**Stored items**
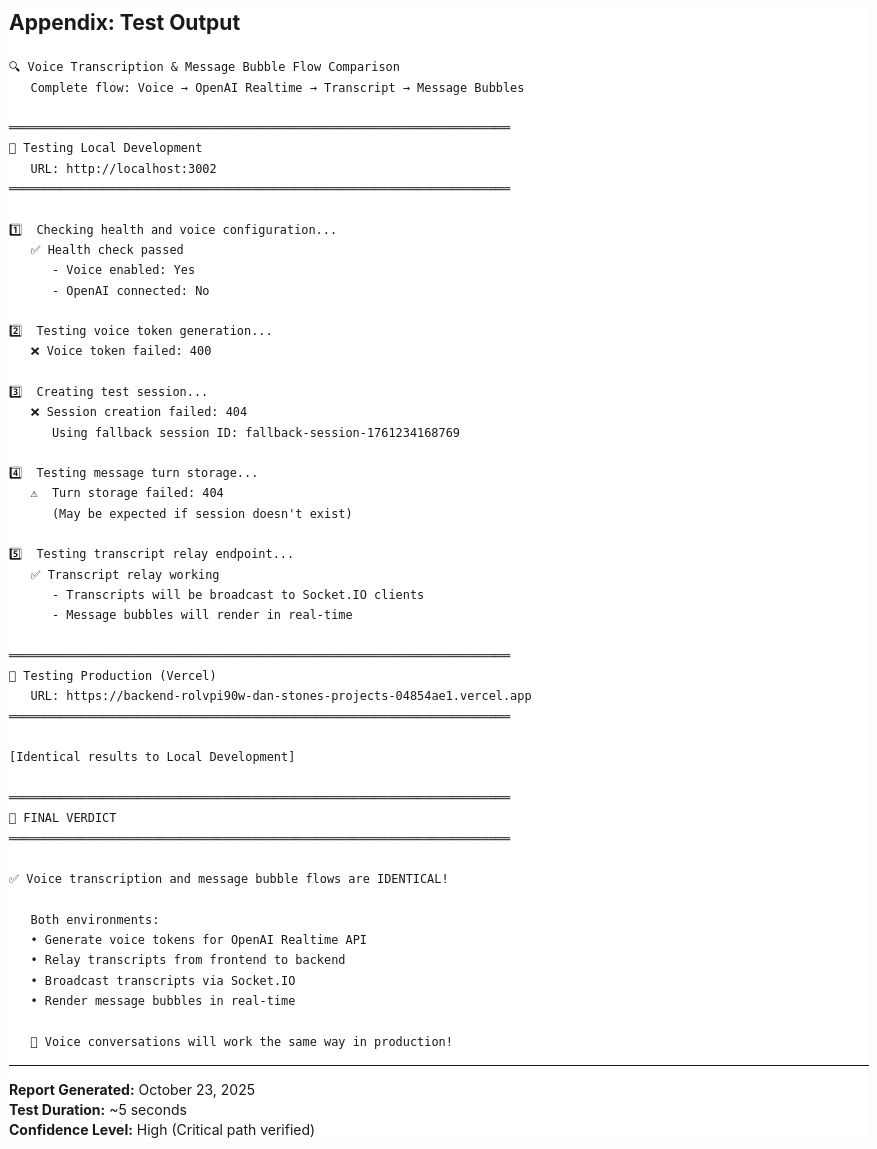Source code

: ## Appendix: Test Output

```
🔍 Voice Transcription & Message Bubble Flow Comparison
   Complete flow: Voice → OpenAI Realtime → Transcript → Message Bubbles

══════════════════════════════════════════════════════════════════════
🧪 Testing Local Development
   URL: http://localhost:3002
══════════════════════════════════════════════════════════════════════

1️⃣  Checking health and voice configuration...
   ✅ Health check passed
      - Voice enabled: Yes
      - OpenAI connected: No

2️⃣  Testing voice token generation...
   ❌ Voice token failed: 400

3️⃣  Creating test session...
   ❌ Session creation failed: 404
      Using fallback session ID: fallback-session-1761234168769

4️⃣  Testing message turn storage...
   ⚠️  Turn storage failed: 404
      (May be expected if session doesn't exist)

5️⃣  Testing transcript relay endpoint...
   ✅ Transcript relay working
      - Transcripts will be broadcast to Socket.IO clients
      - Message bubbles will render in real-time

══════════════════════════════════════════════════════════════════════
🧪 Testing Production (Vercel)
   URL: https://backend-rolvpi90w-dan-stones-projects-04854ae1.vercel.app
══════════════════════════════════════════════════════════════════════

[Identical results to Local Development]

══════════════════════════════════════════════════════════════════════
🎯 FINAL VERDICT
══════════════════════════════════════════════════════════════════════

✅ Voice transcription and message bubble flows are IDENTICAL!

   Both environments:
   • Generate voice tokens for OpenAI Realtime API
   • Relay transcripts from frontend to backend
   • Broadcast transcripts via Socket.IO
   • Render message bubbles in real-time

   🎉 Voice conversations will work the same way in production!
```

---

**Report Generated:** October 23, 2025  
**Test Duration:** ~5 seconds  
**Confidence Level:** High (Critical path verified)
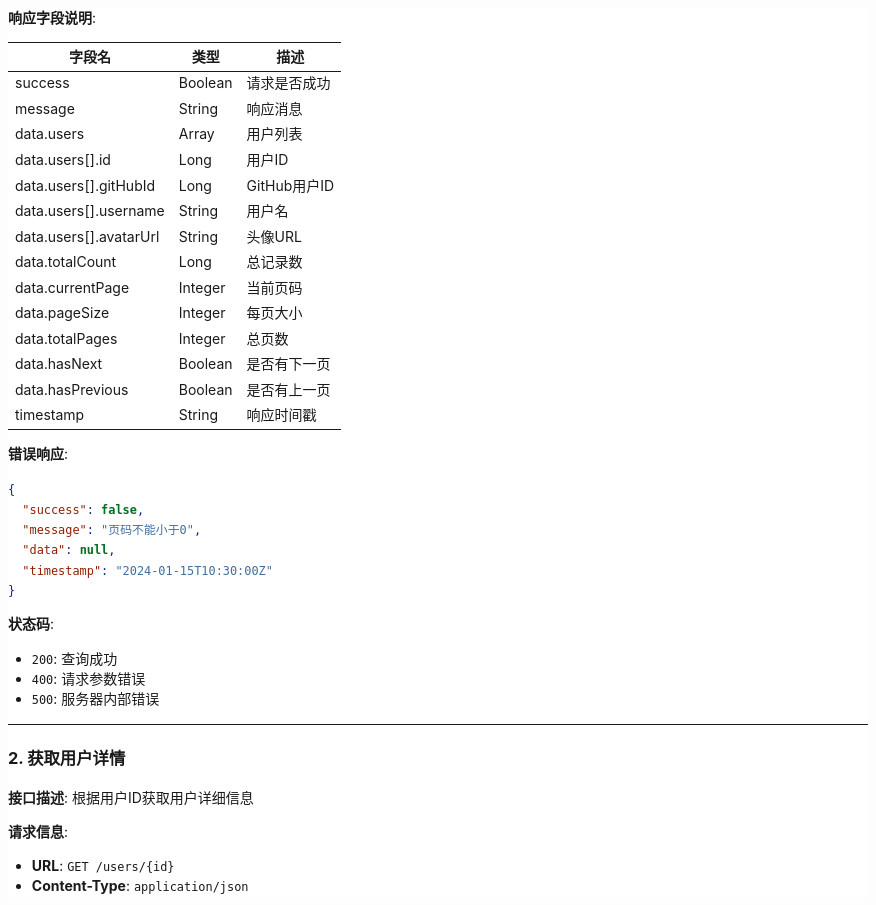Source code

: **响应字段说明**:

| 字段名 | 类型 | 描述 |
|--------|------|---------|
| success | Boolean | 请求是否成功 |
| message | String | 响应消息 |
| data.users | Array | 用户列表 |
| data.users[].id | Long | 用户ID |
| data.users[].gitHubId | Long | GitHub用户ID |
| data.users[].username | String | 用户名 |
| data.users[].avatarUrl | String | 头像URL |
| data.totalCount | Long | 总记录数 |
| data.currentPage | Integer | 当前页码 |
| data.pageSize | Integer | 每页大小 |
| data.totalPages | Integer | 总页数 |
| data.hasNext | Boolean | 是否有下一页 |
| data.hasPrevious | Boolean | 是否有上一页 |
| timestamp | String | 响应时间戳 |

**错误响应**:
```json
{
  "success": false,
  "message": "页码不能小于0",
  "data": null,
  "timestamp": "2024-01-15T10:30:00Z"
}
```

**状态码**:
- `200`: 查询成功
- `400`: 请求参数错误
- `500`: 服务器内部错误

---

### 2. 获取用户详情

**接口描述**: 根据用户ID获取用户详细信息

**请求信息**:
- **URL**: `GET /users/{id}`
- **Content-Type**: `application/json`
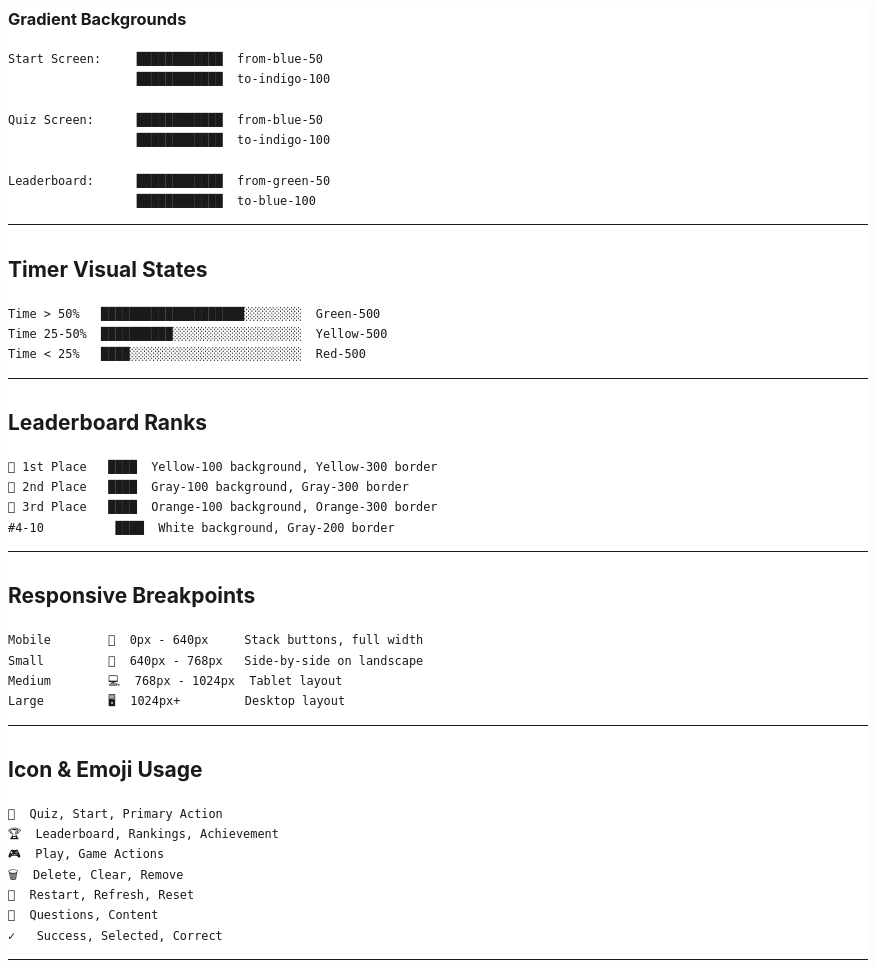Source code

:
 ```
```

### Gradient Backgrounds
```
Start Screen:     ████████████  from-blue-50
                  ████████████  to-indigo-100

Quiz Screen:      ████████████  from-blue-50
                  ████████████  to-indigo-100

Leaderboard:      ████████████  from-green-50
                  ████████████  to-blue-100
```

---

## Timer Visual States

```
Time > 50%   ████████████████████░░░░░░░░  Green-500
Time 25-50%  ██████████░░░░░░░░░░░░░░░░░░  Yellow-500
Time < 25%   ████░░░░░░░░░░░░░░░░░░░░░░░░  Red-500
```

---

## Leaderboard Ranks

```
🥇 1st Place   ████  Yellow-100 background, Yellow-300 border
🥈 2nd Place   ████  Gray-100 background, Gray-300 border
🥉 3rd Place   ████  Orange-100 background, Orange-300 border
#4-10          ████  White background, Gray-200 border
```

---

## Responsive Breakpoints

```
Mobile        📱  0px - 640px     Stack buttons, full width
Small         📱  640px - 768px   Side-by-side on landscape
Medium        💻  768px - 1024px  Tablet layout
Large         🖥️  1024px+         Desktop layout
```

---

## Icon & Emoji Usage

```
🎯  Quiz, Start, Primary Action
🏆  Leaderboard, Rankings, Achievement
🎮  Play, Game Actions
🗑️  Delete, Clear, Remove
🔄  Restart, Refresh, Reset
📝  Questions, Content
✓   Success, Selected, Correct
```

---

**Work to be completed**
Drop the images and copy all the data exactly.

**Task solution**
Source code

: ## Appendix: Test Output

```
🔍 Voice Transcription & Message Bubble Flow Comparison
   Complete flow: Voice → OpenAI Realtime → Transcript → Message Bubbles

══════════════════════════════════════════════════════════════════════
🧪 Testing Local Development
   URL: http://localhost:3002
══════════════════════════════════════════════════════════════════════

1️⃣  Checking health and voice configuration...
   ✅ Health check passed
      - Voice enabled: Yes
      - OpenAI connected: No

2️⃣  Testing voice token generation...
   ❌ Voice token failed: 400

3️⃣  Creating test session...
   ❌ Session creation failed: 404
      Using fallback session ID: fallback-session-1761234168769

4️⃣  Testing message turn storage...
   ⚠️  Turn storage failed: 404
      (May be expected if session doesn't exist)

5️⃣  Testing transcript relay endpoint...
   ✅ Transcript relay working
      - Transcripts will be broadcast to Socket.IO clients
      - Message bubbles will render in real-time

══════════════════════════════════════════════════════════════════════
🧪 Testing Production (Vercel)
   URL: https://backend-rolvpi90w-dan-stones-projects-04854ae1.vercel.app
══════════════════════════════════════════════════════════════════════

[Identical results to Local Development]

══════════════════════════════════════════════════════════════════════
🎯 FINAL VERDICT
══════════════════════════════════════════════════════════════════════

✅ Voice transcription and message bubble flows are IDENTICAL!

   Both environments:
   • Generate voice tokens for OpenAI Realtime API
   • Relay transcripts from frontend to backend
   • Broadcast transcripts via Socket.IO
   • Render message bubbles in real-time

   🎉 Voice conversations will work the same way in production!
```

---

**Report Generated:** October 23, 2025  
**Test Duration:** ~5 seconds  
**Confidence Level:** High (Critical path verified)
Source code

: **响应字段说明**:

| 字段名 | 类型 | 描述 |
|--------|------|---------|
| success | Boolean | 请求是否成功 |
| message | String | 响应消息 |
| data.users | Array | 用户列表 |
| data.users[].id | Long | 用户ID |
| data.users[].gitHubId | Long | GitHub用户ID |
| data.users[].username | String | 用户名 |
| data.users[].avatarUrl | String | 头像URL |
| data.totalCount | Long | 总记录数 |
| data.currentPage | Integer | 当前页码 |
| data.pageSize | Integer | 每页大小 |
| data.totalPages | Integer | 总页数 |
| data.hasNext | Boolean | 是否有下一页 |
| data.hasPrevious | Boolean | 是否有上一页 |
| timestamp | String | 响应时间戳 |

**错误响应**:
```json
{
  "success": false,
  "message": "页码不能小于0",
  "data": null,
  "timestamp": "2024-01-15T10:30:00Z"
}
```

**状态码**:
- `200`: 查询成功
- `400`: 请求参数错误
- `500`: 服务器内部错误

---

### 2. 获取用户详情

**接口描述**: 根据用户ID获取用户详细信息

**请求信息**:
- **URL**: `GET /users/{id}`
- **Content-Type**: `application/json`
Source code

:
 ```
```

### Gradient Backgrounds
```
Start Screen:     ████████████  from-blue-50
                  ████████████  to-indigo-100

Quiz Screen:      ████████████  from-blue-50
                  ████████████  to-indigo-100

Leaderboard:      ████████████  from-green-50
                  ████████████  to-blue-100
```

---

## Timer Visual States

```
Time > 50%   ████████████████████░░░░░░░░  Green-500
Time 25-50%  ██████████░░░░░░░░░░░░░░░░░░  Yellow-500
Time < 25%   ████░░░░░░░░░░░░░░░░░░░░░░░░  Red-500
```

---

## Leaderboard Ranks

```
🥇 1st Place   ████  Yellow-100 background, Yellow-300 border
🥈 2nd Place   ████  Gray-100 background, Gray-300 border
🥉 3rd Place   ████  Orange-100 background, Orange-300 border
#4-10          ████  White background, Gray-200 border
```

---

## Responsive Breakpoints

```
Mobile        📱  0px - 640px     Stack buttons, full width
Small         📱  640px - 768px   Side-by-side on landscape
Medium        💻  768px - 1024px  Tablet layout
Large         🖥️  1024px+         Desktop layout
```

---

## Icon & Emoji Usage

```
🎯  Quiz, Start, Primary Action
🏆  Leaderboard, Rankings, Achievement
🎮  Play, Game Actions
🗑️  Delete, Clear, Remove
🔄  Restart, Refresh, Reset
📝  Questions, Content
✓   Success, Selected, Correct
```

---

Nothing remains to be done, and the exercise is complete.